You should use quote marks only around things you actually quote.  I
don't think I called them "annoying".  I certainly was quite annoyed
when I fought with understanding them, but my annoyance was more
directed against their creators.  "incomprehensible" would more likely
be a word I would have used to describe them.

My main problem with specifiers and locales and instantiators was (I
am using the past tense here not because I have by now understood
them, but because I have stopped investing any more time into them)
that they more or less magically change from one form to another, and
it is rather incomprehensible when they do which.  I hear that the
documentation is supposed to be more comprehensive by now, but the
point is that the documentation needs to be (and is) all over the
place.  In contrast, the *-local variables of Emacs need just a single
place in the manual to explain, giving all the _additional_ story
while working like a normal bindings otherwise.  And that is something
which can be used and understood by non-magicians.

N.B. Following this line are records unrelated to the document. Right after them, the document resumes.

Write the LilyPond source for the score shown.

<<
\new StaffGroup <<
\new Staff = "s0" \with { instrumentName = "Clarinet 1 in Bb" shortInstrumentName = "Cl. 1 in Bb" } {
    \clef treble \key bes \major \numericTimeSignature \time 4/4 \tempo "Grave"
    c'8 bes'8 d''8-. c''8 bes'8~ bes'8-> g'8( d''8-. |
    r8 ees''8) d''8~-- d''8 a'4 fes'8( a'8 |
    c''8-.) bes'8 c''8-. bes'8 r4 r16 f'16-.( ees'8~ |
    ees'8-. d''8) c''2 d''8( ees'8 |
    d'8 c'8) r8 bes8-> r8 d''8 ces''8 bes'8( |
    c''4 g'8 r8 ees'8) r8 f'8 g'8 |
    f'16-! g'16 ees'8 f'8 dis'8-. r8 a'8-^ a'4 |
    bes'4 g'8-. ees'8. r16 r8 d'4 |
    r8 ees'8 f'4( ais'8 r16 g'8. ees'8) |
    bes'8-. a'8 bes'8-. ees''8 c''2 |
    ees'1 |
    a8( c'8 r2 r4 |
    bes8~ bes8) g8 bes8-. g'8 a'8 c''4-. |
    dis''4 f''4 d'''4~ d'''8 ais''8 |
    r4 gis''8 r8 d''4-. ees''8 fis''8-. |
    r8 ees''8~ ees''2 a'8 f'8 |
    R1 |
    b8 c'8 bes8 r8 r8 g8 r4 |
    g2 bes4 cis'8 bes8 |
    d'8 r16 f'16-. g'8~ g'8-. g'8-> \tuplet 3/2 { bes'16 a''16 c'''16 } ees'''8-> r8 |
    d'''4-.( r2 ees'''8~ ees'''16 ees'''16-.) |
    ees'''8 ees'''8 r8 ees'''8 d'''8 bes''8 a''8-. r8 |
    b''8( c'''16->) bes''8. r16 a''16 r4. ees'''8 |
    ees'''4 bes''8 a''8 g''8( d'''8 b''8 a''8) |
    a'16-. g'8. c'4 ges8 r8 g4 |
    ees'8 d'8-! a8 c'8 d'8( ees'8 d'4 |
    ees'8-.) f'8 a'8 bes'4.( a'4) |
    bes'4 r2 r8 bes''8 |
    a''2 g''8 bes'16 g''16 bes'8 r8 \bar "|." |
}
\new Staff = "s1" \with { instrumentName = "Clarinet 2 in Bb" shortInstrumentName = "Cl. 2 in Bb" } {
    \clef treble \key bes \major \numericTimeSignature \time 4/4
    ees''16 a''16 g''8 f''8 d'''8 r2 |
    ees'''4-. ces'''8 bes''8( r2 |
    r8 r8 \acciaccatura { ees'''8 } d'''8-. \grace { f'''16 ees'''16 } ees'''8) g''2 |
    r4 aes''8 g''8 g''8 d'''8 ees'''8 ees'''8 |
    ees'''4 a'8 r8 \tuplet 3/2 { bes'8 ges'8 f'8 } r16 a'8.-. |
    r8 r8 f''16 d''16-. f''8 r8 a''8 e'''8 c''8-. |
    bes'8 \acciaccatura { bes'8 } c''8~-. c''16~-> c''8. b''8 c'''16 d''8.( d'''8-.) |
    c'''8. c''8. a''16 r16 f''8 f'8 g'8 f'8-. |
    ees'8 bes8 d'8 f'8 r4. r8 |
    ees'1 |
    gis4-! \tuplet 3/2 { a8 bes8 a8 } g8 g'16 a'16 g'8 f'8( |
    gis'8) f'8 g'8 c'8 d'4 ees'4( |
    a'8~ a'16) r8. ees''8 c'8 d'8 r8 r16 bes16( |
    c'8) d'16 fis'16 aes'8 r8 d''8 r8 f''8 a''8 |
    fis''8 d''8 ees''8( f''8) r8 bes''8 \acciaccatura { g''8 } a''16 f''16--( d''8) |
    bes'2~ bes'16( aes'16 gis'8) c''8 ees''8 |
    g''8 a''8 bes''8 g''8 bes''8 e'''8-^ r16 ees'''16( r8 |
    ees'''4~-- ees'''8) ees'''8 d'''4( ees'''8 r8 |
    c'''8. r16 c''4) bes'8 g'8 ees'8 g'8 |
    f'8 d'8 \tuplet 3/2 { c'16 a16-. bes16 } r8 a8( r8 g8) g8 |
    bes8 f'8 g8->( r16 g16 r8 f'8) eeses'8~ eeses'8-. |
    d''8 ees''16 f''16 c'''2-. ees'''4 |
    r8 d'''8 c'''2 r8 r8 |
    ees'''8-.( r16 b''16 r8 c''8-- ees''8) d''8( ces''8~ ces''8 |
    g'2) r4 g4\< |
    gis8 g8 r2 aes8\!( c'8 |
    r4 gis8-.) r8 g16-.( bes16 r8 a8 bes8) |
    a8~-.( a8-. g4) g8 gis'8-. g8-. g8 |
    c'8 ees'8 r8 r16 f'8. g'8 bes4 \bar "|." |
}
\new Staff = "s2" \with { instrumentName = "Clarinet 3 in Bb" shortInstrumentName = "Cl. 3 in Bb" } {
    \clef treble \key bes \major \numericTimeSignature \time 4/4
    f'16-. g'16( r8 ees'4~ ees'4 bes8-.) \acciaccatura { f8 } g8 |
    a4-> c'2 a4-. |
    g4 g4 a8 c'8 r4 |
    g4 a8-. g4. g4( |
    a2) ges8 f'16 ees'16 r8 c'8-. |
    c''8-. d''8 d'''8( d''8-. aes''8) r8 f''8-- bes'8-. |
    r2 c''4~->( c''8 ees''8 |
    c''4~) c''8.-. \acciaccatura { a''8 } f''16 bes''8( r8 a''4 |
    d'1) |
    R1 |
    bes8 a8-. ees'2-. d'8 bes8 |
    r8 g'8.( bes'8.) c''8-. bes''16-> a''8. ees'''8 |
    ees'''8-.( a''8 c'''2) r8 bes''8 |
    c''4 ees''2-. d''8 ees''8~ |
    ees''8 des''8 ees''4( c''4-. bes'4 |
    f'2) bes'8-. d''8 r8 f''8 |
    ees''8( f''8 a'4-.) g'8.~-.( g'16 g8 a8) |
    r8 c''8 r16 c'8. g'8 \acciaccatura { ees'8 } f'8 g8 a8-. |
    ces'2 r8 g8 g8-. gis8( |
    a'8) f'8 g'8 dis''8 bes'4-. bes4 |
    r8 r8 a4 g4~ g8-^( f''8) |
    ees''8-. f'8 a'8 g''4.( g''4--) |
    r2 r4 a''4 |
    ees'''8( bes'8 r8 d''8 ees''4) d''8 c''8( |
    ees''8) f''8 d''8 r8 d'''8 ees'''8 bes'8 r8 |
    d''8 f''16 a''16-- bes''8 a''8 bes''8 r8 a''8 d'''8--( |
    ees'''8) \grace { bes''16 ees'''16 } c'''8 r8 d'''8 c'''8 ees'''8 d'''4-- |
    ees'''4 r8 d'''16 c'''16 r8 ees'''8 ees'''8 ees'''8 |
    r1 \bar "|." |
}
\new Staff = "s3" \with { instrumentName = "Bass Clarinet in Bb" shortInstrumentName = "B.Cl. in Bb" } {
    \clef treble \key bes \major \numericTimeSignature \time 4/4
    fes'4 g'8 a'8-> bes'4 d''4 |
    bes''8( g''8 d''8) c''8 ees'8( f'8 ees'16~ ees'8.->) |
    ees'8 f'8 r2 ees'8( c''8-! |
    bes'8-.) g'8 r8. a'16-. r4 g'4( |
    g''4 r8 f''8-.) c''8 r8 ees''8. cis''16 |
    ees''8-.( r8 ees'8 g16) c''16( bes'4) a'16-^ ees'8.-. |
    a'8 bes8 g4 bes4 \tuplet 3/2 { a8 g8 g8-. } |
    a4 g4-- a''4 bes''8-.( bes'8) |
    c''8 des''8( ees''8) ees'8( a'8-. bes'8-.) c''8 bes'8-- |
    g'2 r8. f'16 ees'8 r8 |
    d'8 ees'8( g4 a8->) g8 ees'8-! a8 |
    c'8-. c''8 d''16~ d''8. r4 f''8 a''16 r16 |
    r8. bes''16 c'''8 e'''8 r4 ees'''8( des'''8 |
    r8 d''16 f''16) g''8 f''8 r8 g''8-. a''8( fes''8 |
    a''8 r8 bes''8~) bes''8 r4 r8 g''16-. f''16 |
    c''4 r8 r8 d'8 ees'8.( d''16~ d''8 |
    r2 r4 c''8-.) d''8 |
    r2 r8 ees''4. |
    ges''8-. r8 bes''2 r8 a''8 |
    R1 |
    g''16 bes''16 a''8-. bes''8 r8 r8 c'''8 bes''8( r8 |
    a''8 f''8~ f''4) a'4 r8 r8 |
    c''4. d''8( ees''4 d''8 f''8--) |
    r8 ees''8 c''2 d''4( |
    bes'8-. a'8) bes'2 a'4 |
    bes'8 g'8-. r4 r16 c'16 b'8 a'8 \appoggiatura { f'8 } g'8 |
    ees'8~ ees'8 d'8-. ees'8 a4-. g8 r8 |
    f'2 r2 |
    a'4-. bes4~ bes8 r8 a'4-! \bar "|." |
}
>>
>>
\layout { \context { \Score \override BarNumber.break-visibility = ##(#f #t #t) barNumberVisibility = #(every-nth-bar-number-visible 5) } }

It may be considered sort of amusing that the opaque frame/terminal
variable mechanisms are used in the
we-don't-want-opaque-data-structures Emacs and the all-internals-open
specifiers in XEmacs.  But the main problem in my book with the open
XEmacs data structures actually is that there is no reasonably
complete and actually employed API for accessing them.  So one needs
to acquire an understanding of the internal structure of them if one
hopes to understand existing code, and mostly also for writing code of
one's own.

We have in preview-latex code like the following for XEmacs:

;;; [Courtesy Stephen J. Turnbull, with some modifications
;;;  Message-ID: <address@hidden>
;;;  I could not have figured this out for the world]
;;; Hm, there really ought to be a way to get the spec that would be
;;; instantiated in a given domain
  (when preview-tb-icon
    (let ((tb (cdadar (or (specifier-spec-list default-toolbar (current-buffer))
                          (specifier-spec-list default-toolbar 'global)))))
      (unless (member preview-tb-icon tb)
        (set-specifier default-toolbar
                       (append tb (list preview-tb-icon))
                       (current-buffer)))))

There were actually quite a few more ugly examples with regard to
images in earlier times, but I have rewritten the general
functionality/API for the Emacs parts in order to make the worst
XEmacs counterparts be cleaner.

So basically my opinion is that one needs too many complex details in
order to write or understand code involving specifiers.  While the
state of the documentation might have improved to a point where this
information is no longer generally lacking or distributed across a
maze of by-the-way entries, the main problem of the unavoidable
complexity one needs to understand for doing simple tasks remains.